Putting a religious symbol on public property (not quite the case just decided) does not establish an official state religion (unless all other religious symbols are prohibited). Not allowing a religious symbol on public property does prohibit the free exercise thereof.
“We the People of the United States, in Order to form a more perfect Union…” Many may know the preamble to the Constitution of the United States; very few (including judges) know the postample:
“Done in Convention by the Unanimous Consent of the States present the Seventeenth Day of September in the Year of our Lord one thousand seven hundred and Eighty seven and of the Independence of the United States of America the Twelfth.”
Then the are those first ten words of the first admendment: “Congress shall make no law respecting an establishment of religion,…” Few (including judges) know the six words that follow: “or prohibiting the free exercise thereof”.
Almost every state included in its Constitution radification document either “Anno Domini” or “in the year of our Lord”.
Clearly the overwhelming number of the founding fathers, those drafting the Constitution, and those ratifying it, believed in God, faith, and religion.
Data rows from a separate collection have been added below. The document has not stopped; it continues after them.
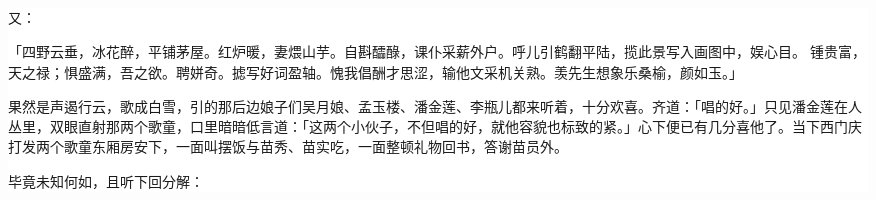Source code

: 又：

「四野云垂，冰花醉，平铺茅屋。红炉暖，妻煨山芋。自斟醽醁，课仆采薪外户。呼儿引鹤翻平陆，揽此景写入画图中，娱心目。 锺贵富，天之禄；惧盛满，吾之欲。聘姘奇。摅写好词盈轴。愧我倡酬才思涩，输他文采机关熟。羡先生想象乐桑榆，颜如玉。」

果然是声遏行云，歌成白雪，引的那后边娘子们吴月娘、孟玉楼、潘金莲、李瓶儿都来听着，十分欢喜。齐道：「唱的好。」只见潘金莲在人丛里，双眼直射那两个歌童，口里暗暗低言道：「这两个小伙子，不但唱的好，就他容貌也标致的紧。」心下便已有几分喜他了。当下西门庆打发两个歌童东厢房安下，一面叫摆饭与苗秀、苗实吃，一面整顿礼物回书，答谢苗员外。

毕竟未知何如，且听下回分解：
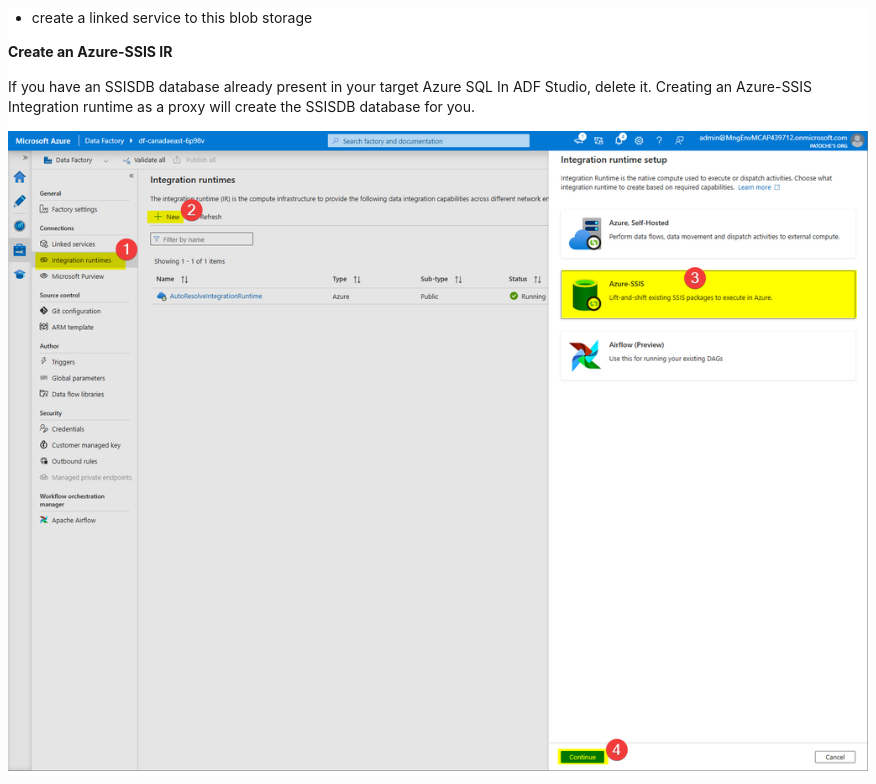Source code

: - create a linked service to this blob storage

**Create an Azure-SSIS IR**

If you have an SSISDB database already present in your target Azure SQL 
In ADF Studio, delete it.
Creating an Azure-SSIS Integration runtime as a proxy will create the SSISDB database for you.


![azure-ssis-1](assets/azure-ssis-1.png)
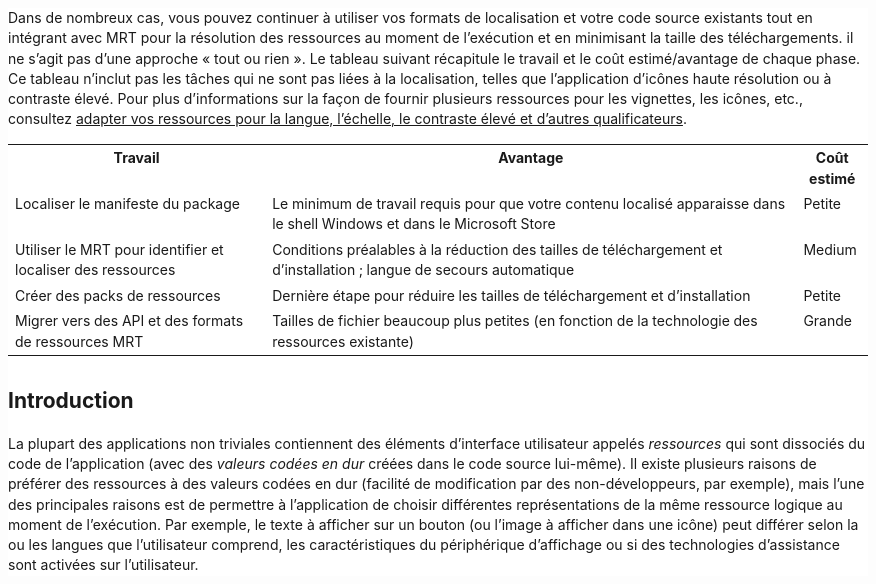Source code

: Dans de nombreux cas, vous pouvez continuer à utiliser vos formats de localisation et votre code source existants tout en intégrant avec MRT pour la résolution des ressources au moment de l’exécution et en minimisant la taille des téléchargements. il ne s’agit pas d’une approche « tout ou rien ». Le tableau suivant récapitule le travail et le coût estimé/avantage de chaque phase. Ce tableau n’inclut pas les tâches qui ne sont pas liées à la localisation, telles que l’application d’icônes haute résolution ou à contraste élevé. Pour plus d’informations sur la façon de fournir plusieurs ressources pour les vignettes, les icônes, etc., consultez [adapter vos ressources pour la langue, l’échelle, le contraste élevé et d’autres qualificateurs](tailor-resources-lang-scale-contrast.md).

<table>
<tr>
<th>Travail</th>
<th>Avantage</th>
<th>Coût estimé</th>
</tr>
<tr>
<td>Localiser le manifeste du package</td>
<td>Le minimum de travail requis pour que votre contenu localisé apparaisse dans le shell Windows et dans le Microsoft Store</td>
<td>Petite</td>
</tr>
<tr>
<td>Utiliser le MRT pour identifier et localiser des ressources</td>
<td>Conditions préalables à la réduction des tailles de téléchargement et d’installation ; langue de secours automatique</td>
<td>Medium</td>
</tr>
<tr>
<td>Créer des packs de ressources</td>
<td>Dernière étape pour réduire les tailles de téléchargement et d’installation</td>
<td>Petite</td>
</tr>
<tr>
<td>Migrer vers des API et des formats de ressources MRT</td>
<td>Tailles de fichier beaucoup plus petites (en fonction de la technologie des ressources existante)</td>
<td>Grande</td>
</tr>
</table>

## <a name="introduction"></a>Introduction

La plupart des applications non triviales contiennent des éléments d’interface utilisateur appelés *ressources* qui sont dissociés du code de l’application (avec des *valeurs codées en dur* créées dans le code source lui-même). Il existe plusieurs raisons de préférer des ressources à des valeurs codées en dur (facilité de modification par des non-développeurs, par exemple), mais l’une des principales raisons est de permettre à l’application de choisir différentes représentations de la même ressource logique au moment de l’exécution. Par exemple, le texte à afficher sur un bouton (ou l’image à afficher dans une icône) peut différer selon la ou les langues que l’utilisateur comprend, les caractéristiques du périphérique d’affichage ou si des technologies d’assistance sont activées sur l’utilisateur.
Not just any religion, “Year of our Lord” and “Anno Domini” can only refer to one religion, Christianity.
But what about “Congress shall make no law respecting an establishment of religion”? Having seen and suffered under a state religion, the founders wanted to prohibit an official state religion, which they understood could cause the state to surpress those who did not believe in that religion.
The founders also understood that it was not enough to stop the government from establishing a religion, as men of faith they knew it was necessary to stop the government from prohibiting the free exercise of religion.
In simple terms the government cannot make an official religion, nor can it prohibit the practice of any religion.
Putting a religious symbol on public property (not quite the case just decided) does not establish an official state religion (unless all other religious symbols are prohibited). Not allowing a religious symbol on public property does prohibit the free exercise thereof.